0

Show that any upper bounded subset of $\mathbb{Z}$ has a unique maximal element

This is what I've managed to do so far.

Let $X \subseteq \mathbb{Z}$ be a nonempty upper bounded nonempty subset of $\mathbb{Z}$. Since $\mathbb{Z} \subseteq \mathbb{R}$ we have that $X$ is upper bounded in $\mathbb{R}$ hence $\sup X$ exists. Let $\alpha = \sup X$. We claim $\alpha = \max X$.

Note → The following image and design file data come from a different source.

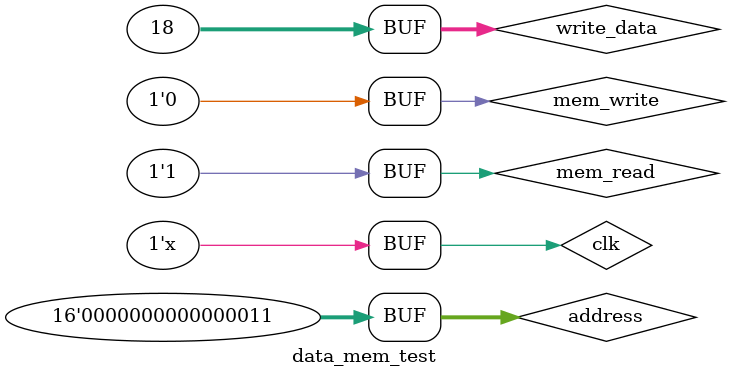
<source format=v>
`timescale 1ns / 1ps


module data_mem_test;

	// Inputs
	reg [15:0] address;
	reg [31:0] write_data;
	reg mem_write;
	reg mem_read;
	reg clk;

	// Outputs
	wire [31:0] read_data;

	// Instantiate the Unit Under Test (UUT)
	data_memory uut (
		.address(address), 
		.write_data(write_data), 
		.mem_write(mem_write), 
		.mem_read(mem_read), 
		.clk(clk), 
		.read_data(read_data)
	);

	initial begin
		// Initialize Inputs
		address = 0;
		write_data = 0;
		mem_write = 0;
		mem_read = 0;
		clk = 0;

		// Wait 100 ns for global reset to finish
		#100;
        
		address = 0;
		mem_read = 1;
		
		#100;
		
		address = 4;
		mem_write = 1;
		mem_read = 0;
		write_data = 18;
		
		#100;
		
		mem_write = 0;
		mem_read = 1;
		
		#100;
		
		address = 1;
		
		#100;
		
		address = 2;
		
		#100;
		
		address = 3;

	end
	
	always #20 clk = ~clk;
	
endmodule


</source>
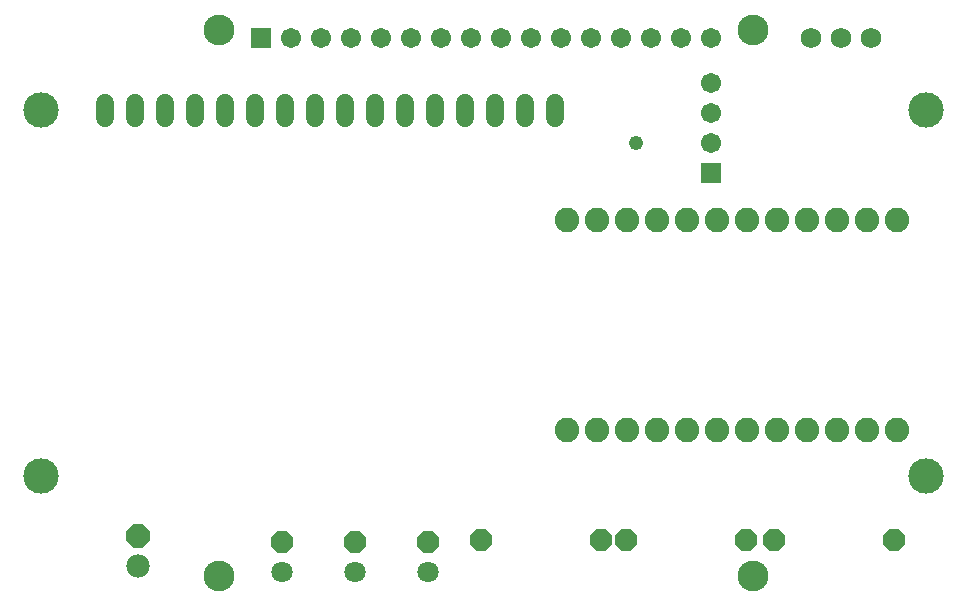
<source format=gbr>
G04 EAGLE Gerber RS-274X export*
G75*
%MOMM*%
%FSLAX34Y34*%
%LPD*%
%INSoldermask Top*%
%IPPOS*%
%AMOC8*
5,1,8,0,0,1.08239X$1,22.5*%
G01*
%ADD10C,2.613197*%
%ADD11R,1.711200X1.711200*%
%ADD12C,1.711200*%
%ADD13P,1.951982X8X112.500000*%
%ADD14C,1.803400*%
%ADD15C,1.511200*%
%ADD16C,3.003200*%
%ADD17C,1.727200*%
%ADD18P,2.034460X8X202.500000*%
%ADD19P,2.034460X8X22.500000*%
%ADD20C,2.082800*%
%ADD21P,2.144431X8X112.500000*%
%ADD22C,1.981200*%
%ADD23C,1.209600*%


D10*
X191680Y20500D03*
X191680Y482800D03*
X643980Y482800D03*
X643980Y20500D03*
D11*
X227330Y476504D03*
D12*
X252730Y476504D03*
X278130Y476504D03*
X303530Y476504D03*
X328930Y476504D03*
X354330Y476504D03*
X379730Y476504D03*
X405130Y476504D03*
X430530Y476504D03*
X455930Y476504D03*
X481330Y476504D03*
X506730Y476504D03*
X532130Y476504D03*
X557530Y476504D03*
X582930Y476504D03*
X608330Y476504D03*
D11*
X608330Y362204D03*
D12*
X608330Y387604D03*
X608330Y413004D03*
X608330Y438404D03*
D13*
X245110Y49784D03*
D14*
X245110Y24384D03*
D15*
X95748Y408324D02*
X95748Y421404D01*
X121148Y421404D02*
X121148Y408324D01*
X146548Y408324D02*
X146548Y421404D01*
X171948Y421404D02*
X171948Y408324D01*
X197348Y408324D02*
X197348Y421404D01*
X222748Y421404D02*
X222748Y408324D01*
X248148Y408324D02*
X248148Y421404D01*
X273548Y421404D02*
X273548Y408324D01*
X298948Y408324D02*
X298948Y421404D01*
X324348Y421404D02*
X324348Y408324D01*
X349748Y408324D02*
X349748Y421404D01*
X375148Y421404D02*
X375148Y408324D01*
X400548Y408324D02*
X400548Y421404D01*
X425948Y421404D02*
X425948Y408324D01*
X451348Y408324D02*
X451348Y421404D01*
X476748Y421404D02*
X476748Y408324D01*
D16*
X41148Y105664D03*
X41148Y414864D03*
X790348Y414864D03*
X790348Y105664D03*
D17*
X693674Y476250D03*
X719074Y476250D03*
X744474Y476250D03*
D18*
X515112Y51054D03*
X413512Y51054D03*
X638048Y51054D03*
X536448Y51054D03*
D19*
X661670Y51054D03*
X763270Y51054D03*
D20*
X765810Y144272D03*
X740410Y144272D03*
X715010Y144272D03*
X689610Y144272D03*
X664210Y144272D03*
X638810Y144272D03*
X613410Y144272D03*
X588010Y144272D03*
X562610Y144272D03*
X537210Y144272D03*
X511810Y144272D03*
X486410Y144272D03*
X486410Y322072D03*
X511810Y322072D03*
X537210Y322072D03*
X562610Y322072D03*
X588010Y322072D03*
X613410Y322072D03*
X638810Y322072D03*
X664210Y322072D03*
X689610Y322072D03*
X715010Y322072D03*
X740410Y322072D03*
X765810Y322072D03*
D21*
X123190Y54610D03*
D22*
X123190Y29210D03*
D13*
X307594Y49784D03*
D14*
X307594Y24384D03*
D13*
X369316Y49784D03*
D14*
X369316Y24384D03*
D23*
X545084Y387604D03*
M02*

</source>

This is where I get stuck, ultimately I have to show that $\alpha \in X$, and I'm not exactly sure how to go about doing that.

Perturbative
  • 13,656
  • See also here. – Dietrich Burde Apr 01 '18 at 18:20
  • @DietrichBurde The second answer there uses compactness to prove this, don't you think that's really unecessary and overpowered machinery to prove this? You essentially have to develop some basic notions of topology and invoke metric spaces to do that – Perturbative Apr 01 '18 at 18:26
  • Compactness is a basic notion of topology, I would say, but I cannot find the word "compact" in the answers of the duplicate. So I hope this will be helpful for you. – Dietrich Burde Apr 01 '18 at 18:31
  • @DietrichBurde The answers in the linked duplicate aren't very satisfactory, I cannot follow the arguments made in the first answer for example – Perturbative Apr 01 '18 at 19:25

1 Answers1

1

Since $\alpha$ is a least upper bound, for any $\epsilon > 0$, there is an $n \in X$ such that $\alpha - \epsilon < n \leq \alpha$. This follows from the definition of a least upper bound.

If $\alpha \not\in X$, we have two cases. If $\alpha$ is an integer, then we immediately get a contradiction using the previous paragraph, since there is no integer between $\alpha - 1/2$ and $\alpha$. If $\alpha$ is not an integer, take $\lfloor \alpha\rfloor$ and consider $\epsilon = \alpha - \lfloor\alpha\rfloor > 0$, and get a similar contradiction, using the first paragraph.

Chris
  • 5,231